Performance/load performance implement
From Apache OpenOffice Wiki
< Performance
Revision as of 08:59, 7 December 2009 by Zengliangjun (talk | contribs)
|
---|
Quick Navigation Team Communication Activities |
About this template |
Please view Performance/Odf_document_load_performance_increase_feasibility_analysis about analysis. This document explain implement and some discussion.
Implement
Collect data throught sax:
- The first step is simple, and no more problem.
- We can collect valid data information to a data structure throught sax parser, the structure's elements can be queried quickly by location identified. I select the vector, now.
- The element has these base fields:
- sal_uInt16 m_prefix;
- rtl_uString* mp_localName;
- sal_uInt32 m_local;
- sal_uInt32 m_distance;
- sal_uInt32 m_count;
- and other fields such as namespace / full name / cached token enum ...
Processing method
- We can go through the result's element by element's "m_local" "m_distance" "m_count"; Get parent element and subelements.
- Every element's processing that has two process steps:
- Process itself , process the attribute and process subelements.
- The result information commit to the parent element.
- processElement() : Process element
- _startElement() : Start element
- processSubContexts() : If this element is a parent element, subelements process; every subelement processing will be divided into three steps.
- _createChildContext(): Create son context
- _processSubContext(): Process subelement
- _collectSubContext(): Collect the subelement's result data
- _characters(): Process element's content
- _endElement(): End element
- commit(): commit the result data to parent element
- processElement() : Process element
- An element has three solutions, Serial / Parallel / delayed processing.
- Serial processing: every element will be same processing.
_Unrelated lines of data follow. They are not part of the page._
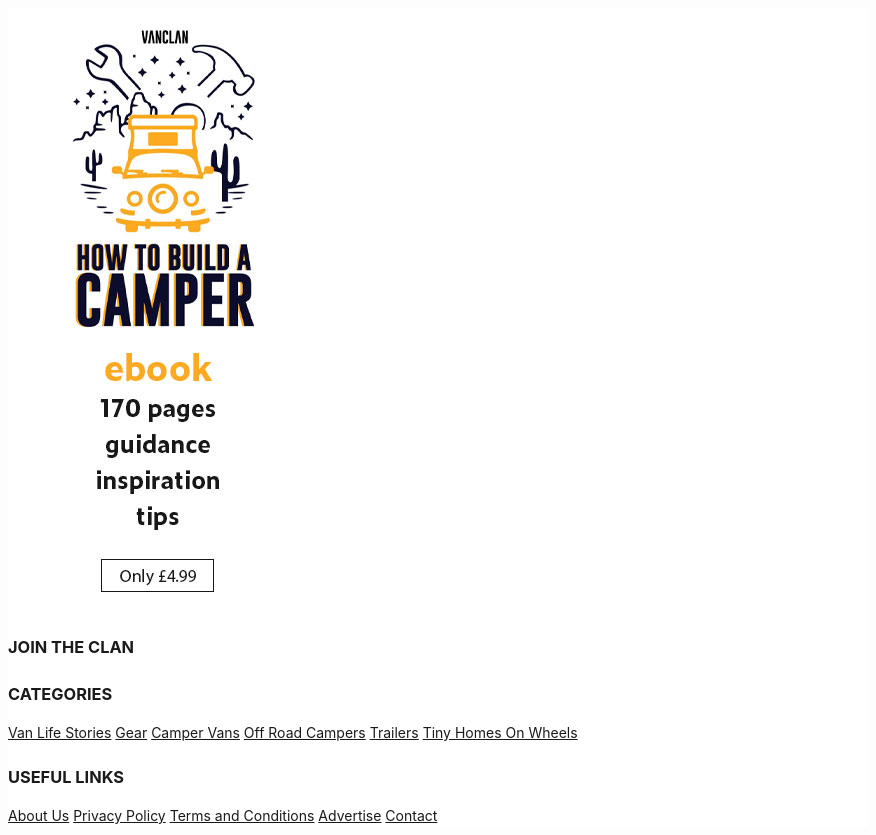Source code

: [![How to build a camper ebook](camper-ebook.jpg)](https://van-clan.myshopify.com/products/how-to-build-a-camper-e-book)

### JOIN THE CLAN

### CATEGORIES

[Van Life Stories](https://vanclan.co/van-life-stories/)
[Gear](https://vanclan.co/gear/)
[Camper Vans](https://vanclan.co/campers/)
[Off Road Campers](https://vanclan.co/off-road/)
[Trailers](https://vanclan.co/trailers/)
[Tiny Homes On Wheels](https://vanclan.co/best-tiny-homes/)

### USEFUL LINKS

[About Us](https://vanclan.co/about/)
[Privacy Policy](https://vanclan.co/privacy-policy/)
[Terms and Conditions](https://vanclan.co/terms-and-conditions/)
[Advertise](https://vanclan.co/advertise/)
[Contact](https://vanclan.co/Contact/)
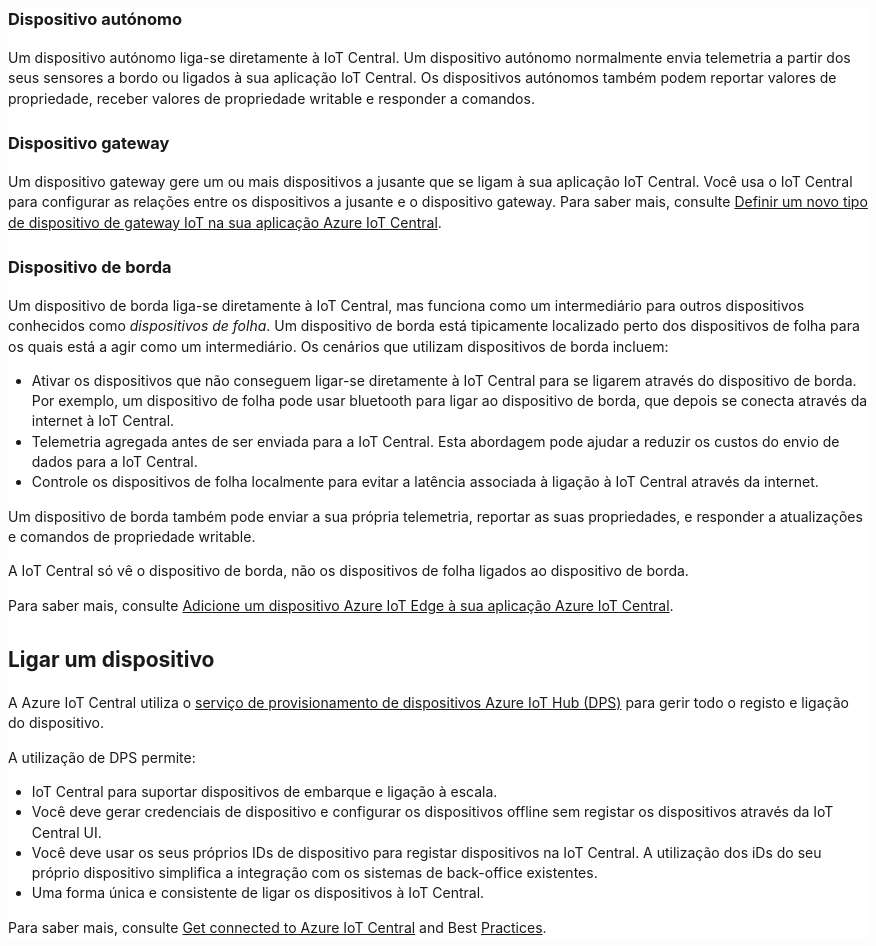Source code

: ### <a name="standalone-device"></a>Dispositivo autónomo

Um dispositivo autónomo liga-se diretamente à IoT Central. Um dispositivo autónomo normalmente envia telemetria a partir dos seus sensores a bordo ou ligados à sua aplicação IoT Central. Os dispositivos autónomos também podem reportar valores de propriedade, receber valores de propriedade writable e responder a comandos.

### <a name="gateway-device"></a>Dispositivo gateway

Um dispositivo gateway gere um ou mais dispositivos a jusante que se ligam à sua aplicação IoT Central. Você usa o IoT Central para configurar as relações entre os dispositivos a jusante e o dispositivo gateway. Para saber mais, consulte [Definir um novo tipo de dispositivo de gateway IoT na sua aplicação Azure IoT Central](./tutorial-define-gateway-device-type.md).

### <a name="edge-device"></a>Dispositivo de borda

Um dispositivo de borda liga-se diretamente à IoT Central, mas funciona como um intermediário para outros dispositivos conhecidos como _dispositivos de folha_. Um dispositivo de borda está tipicamente localizado perto dos dispositivos de folha para os quais está a agir como um intermediário. Os cenários que utilizam dispositivos de borda incluem:

- Ativar os dispositivos que não conseguem ligar-se diretamente à IoT Central para se ligarem através do dispositivo de borda. Por exemplo, um dispositivo de folha pode usar bluetooth para ligar ao dispositivo de borda, que depois se conecta através da internet à IoT Central.
- Telemetria agregada antes de ser enviada para a IoT Central. Esta abordagem pode ajudar a reduzir os custos do envio de dados para a IoT Central.
- Controle os dispositivos de folha localmente para evitar a latência associada à ligação à IoT Central através da internet.

Um dispositivo de borda também pode enviar a sua própria telemetria, reportar as suas propriedades, e responder a atualizações e comandos de propriedade writable.

A IoT Central só vê o dispositivo de borda, não os dispositivos de folha ligados ao dispositivo de borda.

Para saber mais, consulte [Adicione um dispositivo Azure IoT Edge à sua aplicação Azure IoT Central](./tutorial-add-edge-as-leaf-device.md).

## <a name="connect-a-device"></a>Ligar um dispositivo

A Azure IoT Central utiliza o [serviço de provisionamento de dispositivos Azure IoT Hub (DPS)](../../iot-dps/about-iot-dps.md) para gerir todo o registo e ligação do dispositivo.

A utilização de DPS permite:

- IoT Central para suportar dispositivos de embarque e ligação à escala.
- Você deve gerar credenciais de dispositivo e configurar os dispositivos offline sem registar os dispositivos através da IoT Central UI.
- Você deve usar os seus próprios IDs de dispositivo para registar dispositivos na IoT Central. A utilização dos iDs do seu próprio dispositivo simplifica a integração com os sistemas de back-office existentes.
- Uma forma única e consistente de ligar os dispositivos à IoT Central.

Para saber mais, consulte [Get connected to Azure IoT Central](./concepts-get-connected.md) and Best [Practices](concepts-best-practices.md).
As current processing end, back to parent. The parent will jump to next son processing if has next, or back to parent's parent.
- Parallel processing: One element that has many subelements, will split every subelement's "_processSubContext()" into different work thread. When all subelements end, the "_collectSubContext()" will be serial processing.
- Delayed processing: One element that has many subelements, the first subelement will process and the others will delay to the document processing end.
Processing
- It is serial processing to the interests of the whole.
- We know an odf document will be four base parts : "meta" "settings" "styles" "content".
- The dependent relation is : "content" -> "styles" -> "settings" -> "meta"( I think it is no more problem -:) )
- So It will be same as now "meta" -> "settings" -> "styles" -> "content".
- To every part parallel processing ,that will be possible.
- Meta part, Settings part and Styles part those can be "Parallel processing".
- I think it can be "Parallel processing" or "Delayed processing", Conent part; No other part depend this part.
Difficulty
Meta part
- We know "<office:meta>" , it's subelements is like "<meta:*>". I think the subelements has no correlation between. That can be parallel processing.
- Currently, this part process a DOM object, I do't know why. So this part is serial processing, now.
Settings part
- The "<office:settings>", every subelement of that will get an "beans::PropertyValue". It can be parallel processing.
Styles part and Conent part
- The object from sfx2 , sd , sc and sw; It is complex.
Plan
- Implement almost source code about sd to plan.
- Debug the Serial processing process is right.
- Try to test Parallel processing.
- Try to analysis the Delayed processing is feasibility.